[BEGIN Records for this task]

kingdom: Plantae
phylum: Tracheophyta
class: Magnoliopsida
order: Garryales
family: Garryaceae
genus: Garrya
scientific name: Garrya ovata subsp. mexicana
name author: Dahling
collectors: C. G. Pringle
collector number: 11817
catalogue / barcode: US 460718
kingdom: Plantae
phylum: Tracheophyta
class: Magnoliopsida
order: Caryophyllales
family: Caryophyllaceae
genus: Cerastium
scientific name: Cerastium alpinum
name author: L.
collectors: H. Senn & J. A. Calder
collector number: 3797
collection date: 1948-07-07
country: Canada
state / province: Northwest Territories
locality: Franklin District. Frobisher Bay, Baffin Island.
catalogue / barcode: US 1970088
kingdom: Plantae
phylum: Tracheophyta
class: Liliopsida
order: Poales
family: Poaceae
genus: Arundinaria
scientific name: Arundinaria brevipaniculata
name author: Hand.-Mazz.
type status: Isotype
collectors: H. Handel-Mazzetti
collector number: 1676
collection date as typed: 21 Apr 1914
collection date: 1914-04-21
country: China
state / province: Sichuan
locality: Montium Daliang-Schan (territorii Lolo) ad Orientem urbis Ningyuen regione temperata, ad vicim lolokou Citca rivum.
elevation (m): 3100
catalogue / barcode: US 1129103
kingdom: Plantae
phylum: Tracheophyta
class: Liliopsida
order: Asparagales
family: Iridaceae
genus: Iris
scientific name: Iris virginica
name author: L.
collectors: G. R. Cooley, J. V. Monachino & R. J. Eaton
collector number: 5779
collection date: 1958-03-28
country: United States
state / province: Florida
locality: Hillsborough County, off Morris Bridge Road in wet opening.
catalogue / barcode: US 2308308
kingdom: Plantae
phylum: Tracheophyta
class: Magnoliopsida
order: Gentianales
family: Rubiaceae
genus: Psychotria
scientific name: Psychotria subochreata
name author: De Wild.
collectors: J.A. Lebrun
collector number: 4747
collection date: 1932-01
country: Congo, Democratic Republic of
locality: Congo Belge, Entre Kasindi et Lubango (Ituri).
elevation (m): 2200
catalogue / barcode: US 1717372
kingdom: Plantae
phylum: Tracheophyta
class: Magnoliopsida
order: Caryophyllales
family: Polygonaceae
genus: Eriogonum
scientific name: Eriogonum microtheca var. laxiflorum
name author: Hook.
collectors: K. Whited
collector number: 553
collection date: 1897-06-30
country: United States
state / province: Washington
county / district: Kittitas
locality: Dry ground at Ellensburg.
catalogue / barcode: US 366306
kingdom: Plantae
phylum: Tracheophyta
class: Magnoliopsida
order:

[END Records for this task]

=== Given problem ===
Please copy the listing word for word, starting at the line that contains "collection date: 1897-06-30" and stopping after the last line of the listing.

=== The result ===
collection date: 1897-06-30
country: United States
state / province: Washington
county / district: Kittitas
locality: Dry ground at Ellensburg.
catalogue / barcode: US 366306
kingdom: Plantae
phylum: Tracheophyta
class: Magnoliopsida
order:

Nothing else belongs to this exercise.